Vietnam hopes to remove unexploded ordnance on 350,000 hectares in 2023-2028, said Deputy Defense Minister Lt. Gen. Hoang Xuan Chien.
|A bomb gets defused in Quang Tri Province's Huong Hoa District. Photo: The Hanoi Times|
In the past 10 years, Vietnam has demined at some 500,000 hectares, the Vietnamese military official told the US Ambassador to Vietnam Marc Evans Knapper at a meeting on February 27.
Vietnam expects the US to finance Vietnamese and international partners to help resolve war legacies.
Chien added that he hopes the US and Vietnamese governments will consider removing war remnants not only in the central coastal region but also in other parts of the country, thus boosting the country's socio-economic development.
The Vietnamese defense deputy minister said that he expects the US to keep implementing the Vietnam-US Memorandum of Understandings (MoU) signed in 2013 to address the aftermath of bombs and mines.
He urged the US to soon finish the construction of the training center that meets the International Mine Action Standards (IMAS) and provide further support in this regard.
Hoang Xuan Chien stressed that Vietnam would continue facilitating American partners to carry out mine clearance.

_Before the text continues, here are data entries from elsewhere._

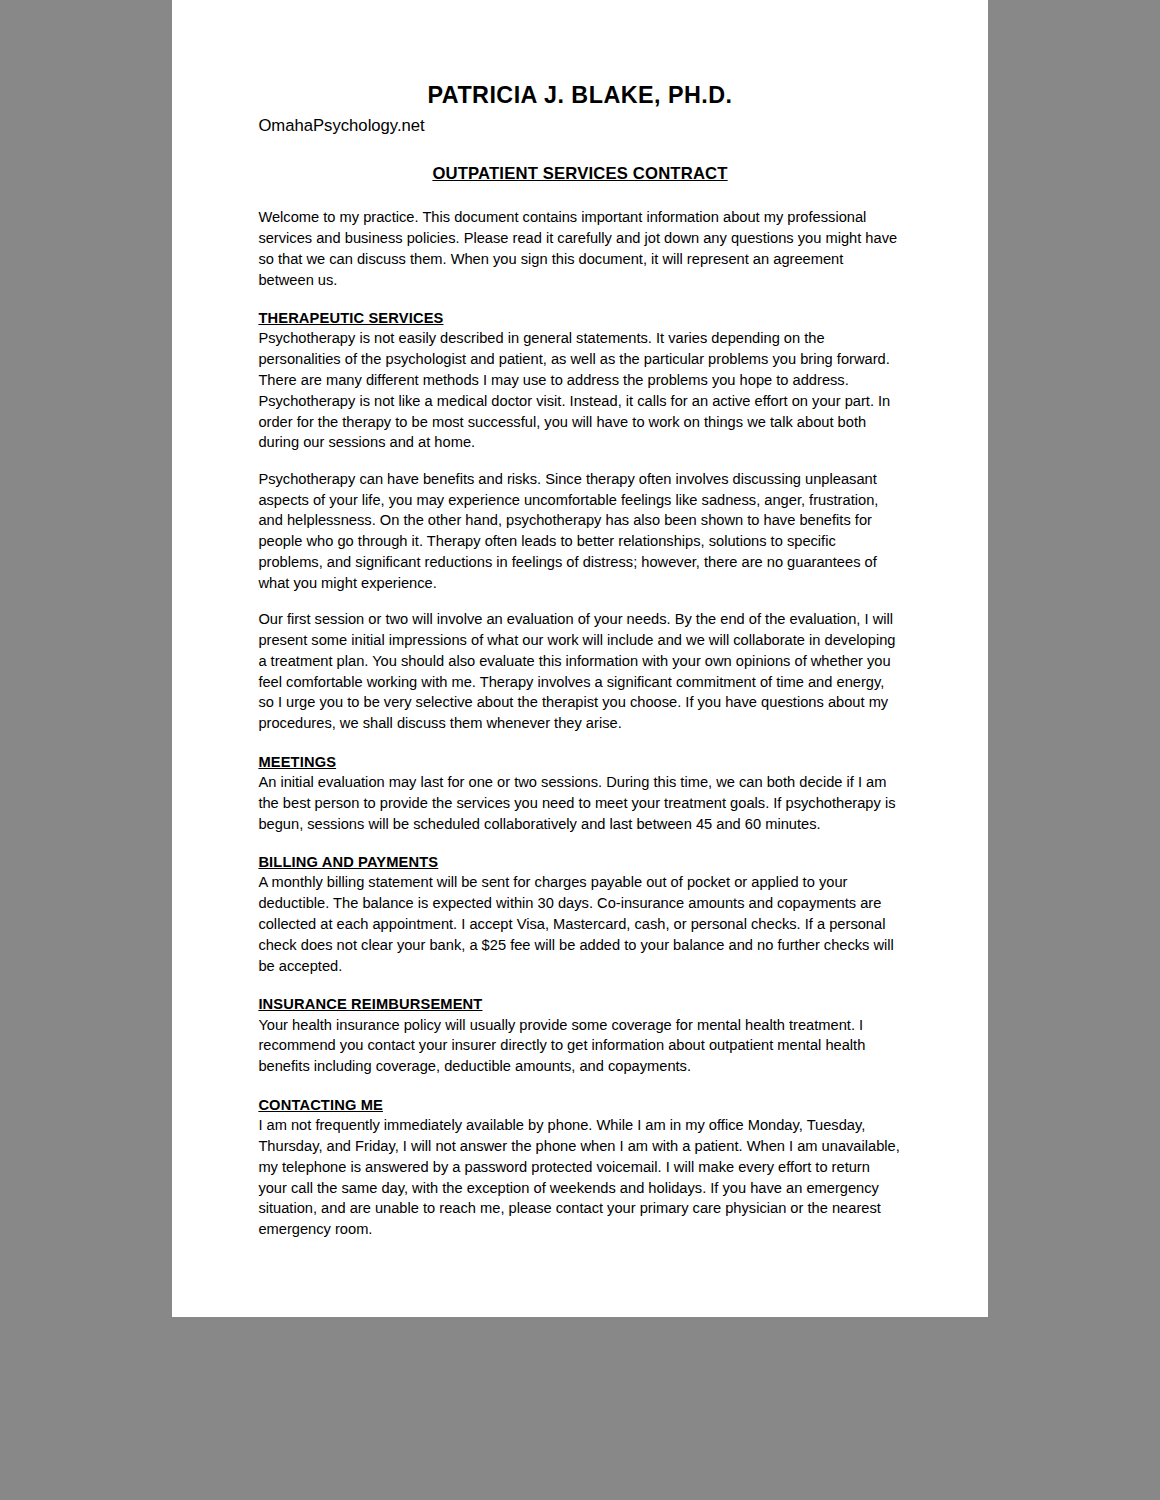PATRICIA J. BLAKE, PH.D.
OmahaPsychology.net
OUTPATIENT SERVICES CONTRACT
Welcome to my practice. This document contains important information about my professional services and business policies. Please read it carefully and jot down any questions you might have so that we can discuss them. When you sign this document, it will represent an agreement between us.
THERAPEUTIC SERVICES
Psychotherapy is not easily described in general statements. It varies depending on the personalities of the psychologist and patient, as well as the particular problems you bring forward. There are many different methods I may use to address the problems you hope to address. Psychotherapy is not like a medical doctor visit. Instead, it calls for an active effort on your part. In order for the therapy to be most successful, you will have to work on things we talk about both during our sessions and at home.
Psychotherapy can have benefits and risks. Since therapy often involves discussing unpleasant aspects of your life, you may experience uncomfortable feelings like sadness, anger, frustration, and helplessness. On the other hand, psychotherapy has also been shown to have benefits for people who go through it. Therapy often leads to better relationships, solutions to specific problems, and significant reductions in feelings of distress; however, there are no guarantees of what you might experience.
Our first session or two will involve an evaluation of your needs. By the end of the evaluation, I will present some initial impressions of what our work will include and we will collaborate in developing a treatment plan. You should also evaluate this information with your own opinions of whether you feel comfortable working with me. Therapy involves a significant commitment of time and energy, so I urge you to be very selective about the therapist you choose. If you have questions about my procedures, we shall discuss them whenever they arise.
MEETINGS
An initial evaluation may last for one or two sessions. During this time, we can both decide if I am the best person to provide the services you need to meet your treatment goals. If psychotherapy is begun, sessions will be scheduled collaboratively and last between 45 and 60 minutes.
BILLING AND PAYMENTS
A monthly billing statement will be sent for charges payable out of pocket or applied to your deductible. The balance is expected within 30 days. Co-insurance amounts and copayments are collected at each appointment. I accept Visa, Mastercard, cash, or personal checks. If a personal check does not clear your bank, a $25 fee will be added to your balance and no further checks will be accepted.
INSURANCE REIMBURSEMENT
Your health insurance policy will usually provide some coverage for mental health treatment. I recommend you contact your insurer directly to get information about outpatient mental health benefits including coverage, deductible amounts, and copayments.
CONTACTING ME
I am not frequently immediately available by phone. While I am in my office Monday, Tuesday, Thursday, and Friday, I will not answer the phone when I am with a patient. When I am unavailable, my telephone is answered by a password protected voicemail. I will make every effort to return your call the same day, with the exception of weekends and holidays. If you have an emergency situation, and are unable to reach me, please contact your primary care physician or the nearest emergency room.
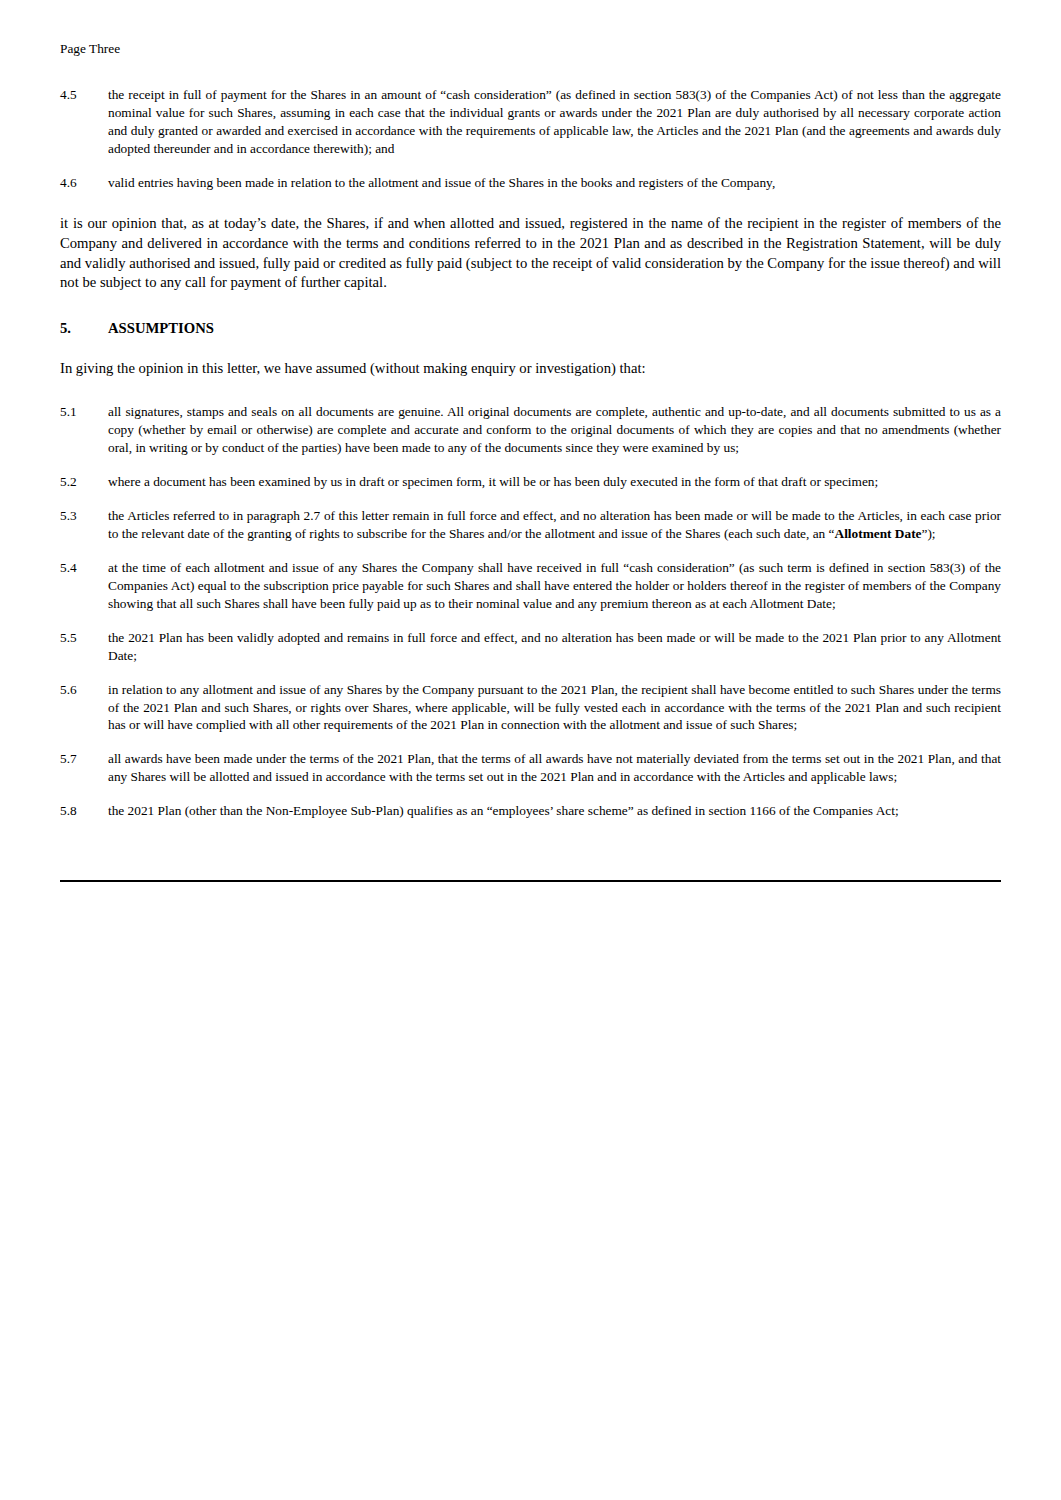Page Three
4.5
the receipt in full of payment for the Shares in an amount of “cash consideration” (as defined in section 583(3) of the Companies Act) of not less than the aggregate nominal value for such Shares, assuming in each case that the individual grants or awards under the 2021 Plan are duly authorised by all necessary corporate action and duly granted or awarded and exercised in accordance with the requirements of applicable law, the Articles and the 2021 Plan (and the agreements and awards duly adopted thereunder and in accordance therewith); and
4.6
valid entries having been made in relation to the allotment and issue of the Shares in the books and registers of the Company,
it is our opinion that, as at today’s date, the Shares, if and when allotted and issued, registered in the name of the recipient in the register of members of the Company and delivered in accordance with the terms and conditions referred to in the 2021 Plan and as described in the Registration Statement, will be duly and validly authorised and issued, fully paid or credited as fully paid (subject to the receipt of valid consideration by the Company for the issue thereof) and will not be subject to any call for payment of further capital.
5. ASSUMPTIONS
In giving the opinion in this letter, we have assumed (without making enquiry or investigation) that:
5.1
all signatures, stamps and seals on all documents are genuine. All original documents are complete, authentic and up-to-date, and all documents submitted to us as a copy (whether by email or otherwise) are complete and accurate and conform to the original documents of which they are copies and that no amendments (whether oral, in writing or by conduct of the parties) have been made to any of the documents since they were examined by us;
5.2
where a document has been examined by us in draft or specimen form, it will be or has been duly executed in the form of that draft or specimen;
5.3
the Articles referred to in paragraph 2.7 of this letter remain in full force and effect, and no alteration has been made or will be made to the Articles, in each case prior to the relevant date of the granting of rights to subscribe for the Shares and/or the allotment and issue of the Shares (each such date, an “Allotment Date”);
5.4
at the time of each allotment and issue of any Shares the Company shall have received in full “cash consideration” (as such term is defined in section 583(3) of the Companies Act) equal to the subscription price payable for such Shares and shall have entered the holder or holders thereof in the register of members of the Company showing that all such Shares shall have been fully paid up as to their nominal value and any premium thereon as at each Allotment Date;
5.5
the 2021 Plan has been validly adopted and remains in full force and effect, and no alteration has been made or will be made to the 2021 Plan prior to any Allotment Date;
5.6
in relation to any allotment and issue of any Shares by the Company pursuant to the 2021 Plan, the recipient shall have become entitled to such Shares under the terms of the 2021 Plan and such Shares, or rights over Shares, where applicable, will be fully vested each in accordance with the terms of the 2021 Plan and such recipient has or will have complied with all other requirements of the 2021 Plan in connection with the allotment and issue of such Shares;
5.7
all awards have been made under the terms of the 2021 Plan, that the terms of all awards have not materially deviated from the terms set out in the 2021 Plan, and that any Shares will be allotted and issued in accordance with the terms set out in the 2021 Plan and in accordance with the Articles and applicable laws;
5.8
the 2021 Plan (other than the Non-Employee Sub-Plan) qualifies as an “employees’ share scheme” as defined in section 1166 of the Companies Act;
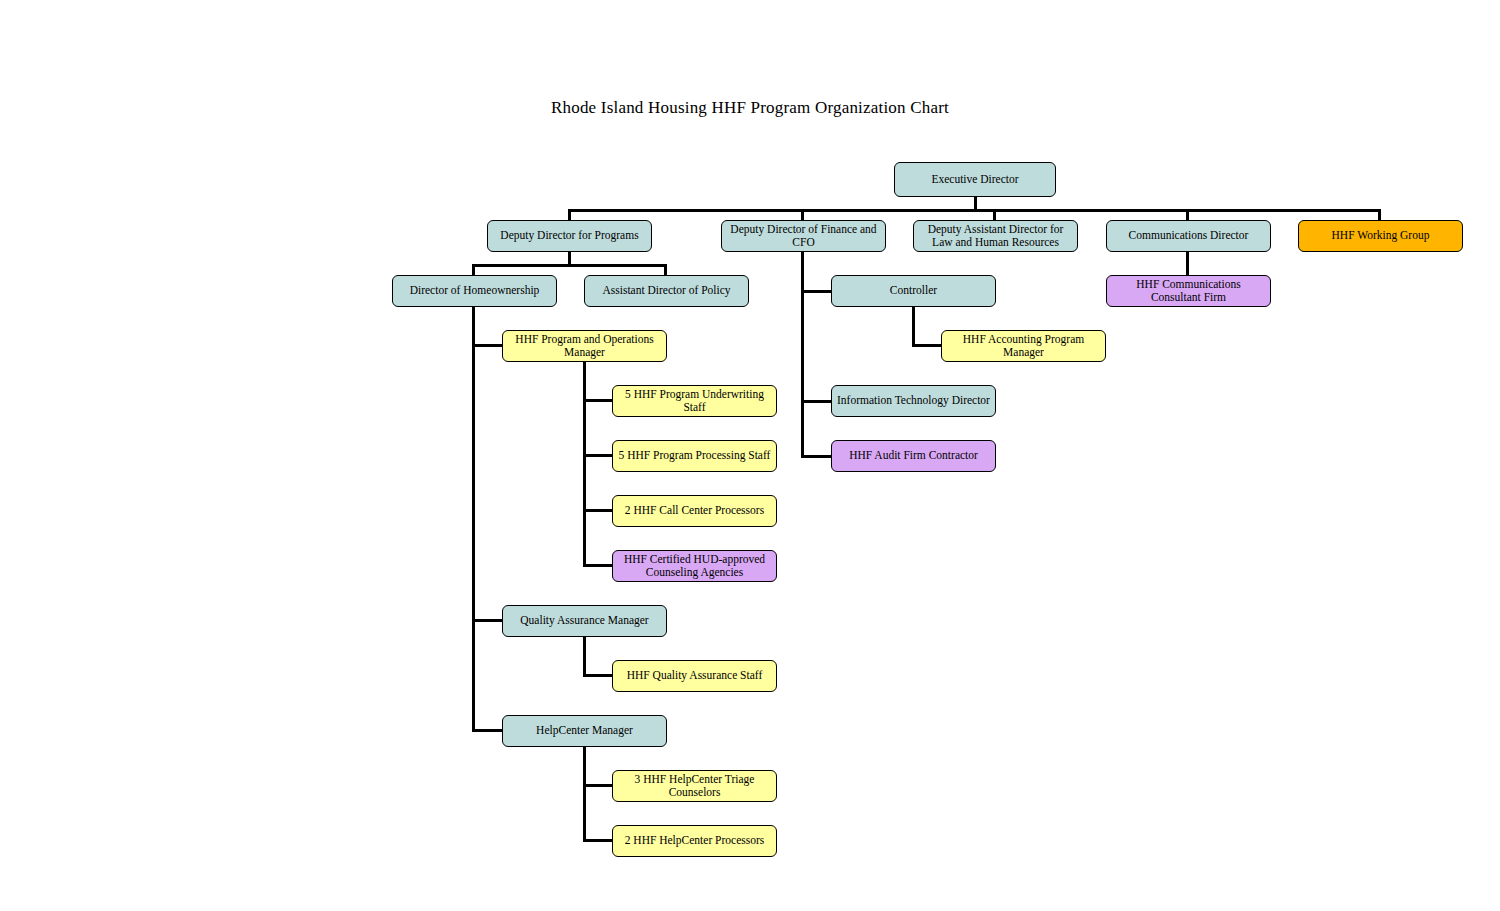Rhode Island Housing HHF Program Organization Chart
Executive Director
Deputy Director for Programs
Deputy Director of Finance and CFO
Deputy Assistant Director for Law and Human Resources
Communications Director
HHF Working Group
Director of Homeownership
Assistant Director of Policy
Controller
HHF Communications Consultant Firm
HHF Program and Operations Manager
HHF Accounting Program Manager
5 HHF Program Underwriting Staff
Information Technology Director
5 HHF Program Processing Staff
HHF Audit Firm Contractor
2 HHF Call Center Processors
HHF Certified HUD-approved Counseling Agencies
Quality Assurance Manager
HHF Quality Assurance Staff
HelpCenter Manager
3 HHF HelpCenter Triage Counselors
2 HHF HelpCenter Processors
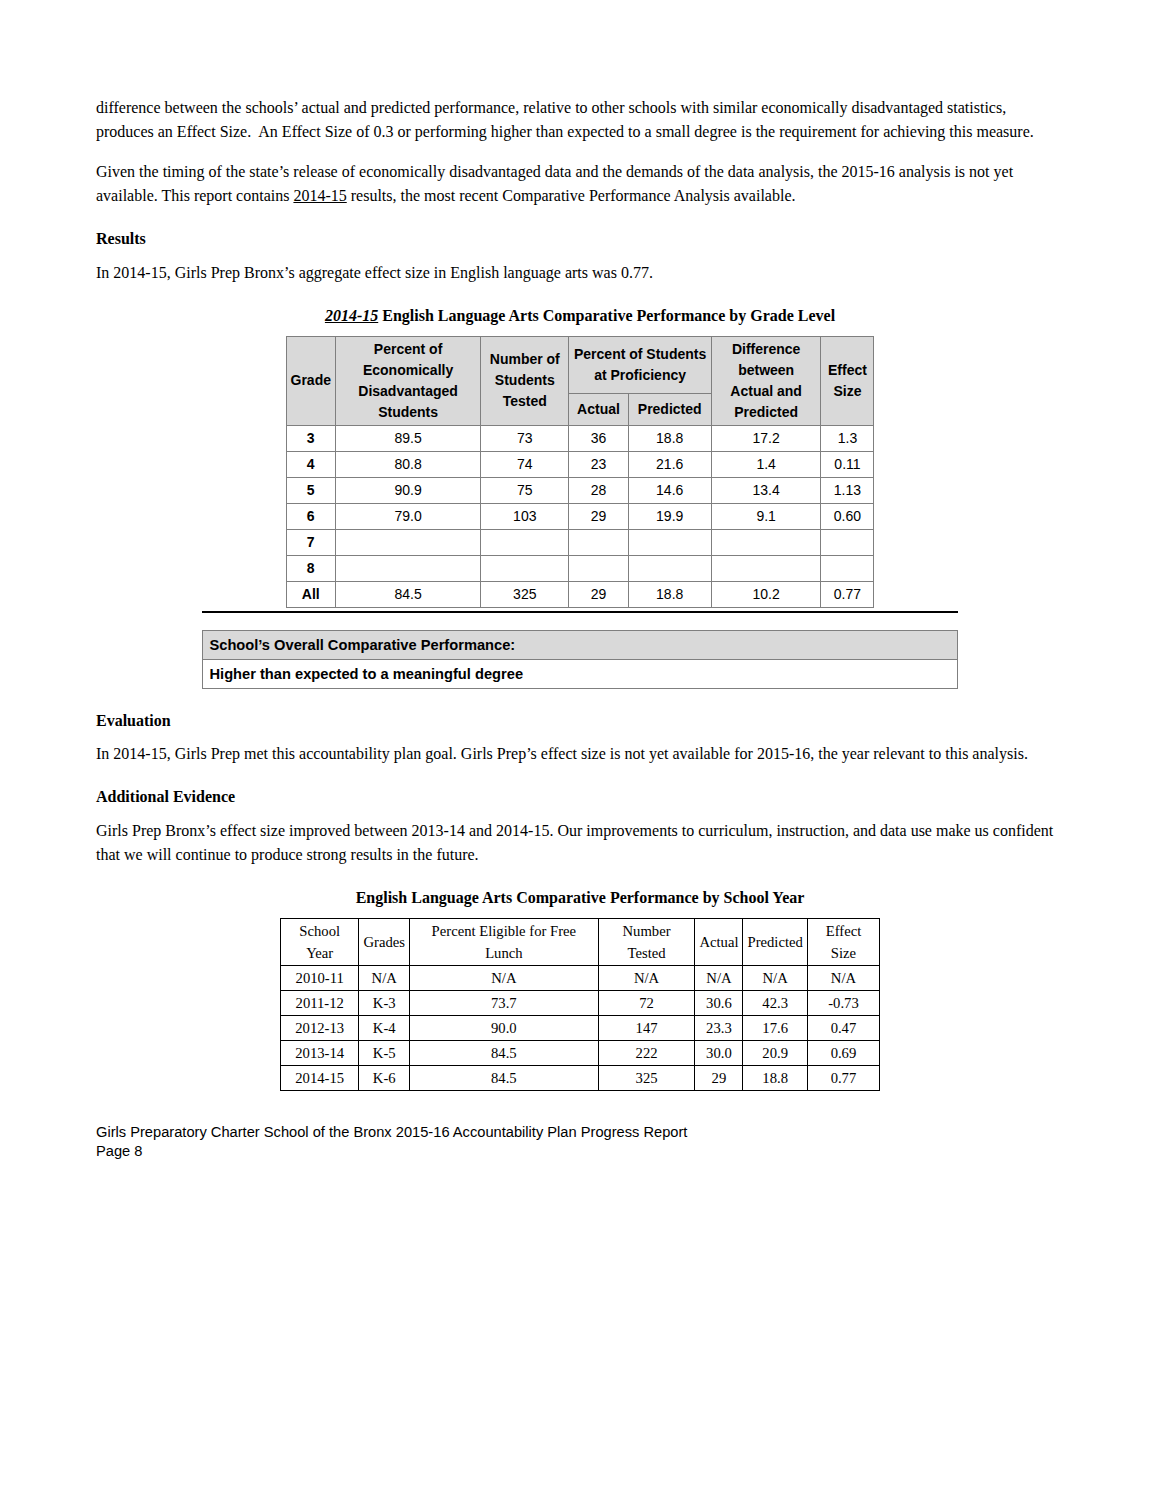difference between the schools’ actual and predicted performance, relative to other schools with similar economically disadvantaged statistics, produces an Effect Size. An Effect Size of 0.3 or performing higher than expected to a small degree is the requirement for achieving this measure.
Given the timing of the state’s release of economically disadvantaged data and the demands of the data analysis, the 2015-16 analysis is not yet available. This report contains 2014-15 results, the most recent Comparative Performance Analysis available.
Results
In 2014-15, Girls Prep Bronx’s aggregate effect size in English language arts was 0.77.
2014-15 English Language Arts Comparative Performance by Grade Level
| Grade | Percent of Economically Disadvantaged Students | Number of Students Tested | Percent of Students at Proficiency | Difference between Actual and Predicted | Effect Size |
| --- | --- | --- | --- | --- | --- |
| Actual | Predicted |
| 3 | 89.5 | 73 | 36 | 18.8 | 17.2 | 1.3 |
| 4 | 80.8 | 74 | 23 | 21.6 | 1.4 | 0.11 |
| 5 | 90.9 | 75 | 28 | 14.6 | 13.4 | 1.13 |
| 6 | 79.0 | 103 | 29 | 19.9 | 9.1 | 0.60 |
| 7 | | | | | | |
| 8 | | | | | | |
| All | 84.5 | 325 | 29 | 18.8 | 10.2 | 0.77 |
| School’s Overall Comparative Performance: |
| Higher than expected to a meaningful degree |
Evaluation
In 2014-15, Girls Prep met this accountability plan goal. Girls Prep’s effect size is not yet available for 2015-16, the year relevant to this analysis.
Additional Evidence
Girls Prep Bronx’s effect size improved between 2013-14 and 2014-15. Our improvements to curriculum, instruction, and data use make us confident that we will continue to produce strong results in the future.
English Language Arts Comparative Performance by School Year
| School Year | Grades | Percent Eligible for Free Lunch | Number Tested | Actual | Predicted | Effect Size |
| --- | --- | --- | --- | --- | --- | --- |
| 2010-11 | N/A | N/A | N/A | N/A | N/A | N/A |
| 2011-12 | K-3 | 73.7 | 72 | 30.6 | 42.3 | -0.73 |
| 2012-13 | K-4 | 90.0 | 147 | 23.3 | 17.6 | 0.47 |
| 2013-14 | K-5 | 84.5 | 222 | 30.0 | 20.9 | 0.69 |
| 2014-15 | K-6 | 84.5 | 325 | 29 | 18.8 | 0.77 |
Girls Preparatory Charter School of the Bronx 2015-16 Accountability Plan Progress Report
Page 8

The US Ambassador to Vietnam, Marc Evans Knapper, said that the US Government had made utmost efforts to support Vietnam in this drive through international organizations since the ratification of the MoU in 2013.
Key support activities include technical consultancy for Vietnam's national strategic plan, development of the national bomb and mine database center, training of Vietnamese technicians in bomb and mine clearance, and construction of the demining training center in Ba Vi District in Hanoi.
He also recognized the results Vietnam had obtained in dealing with war legacies.
The US is one of the first countries to provide demining support to Vietnam since 2013, especially regarding updated management approaches and technologies.
According to the Vietnam National Mine Action Center, some 40,000 Vietnamese people have died and 60,000 are injured in UXO-related cases since 1975. Vietnam now needs to clear 5.6 million hectares of UXO-contaminated land, equal to 17.1% of the country's total area.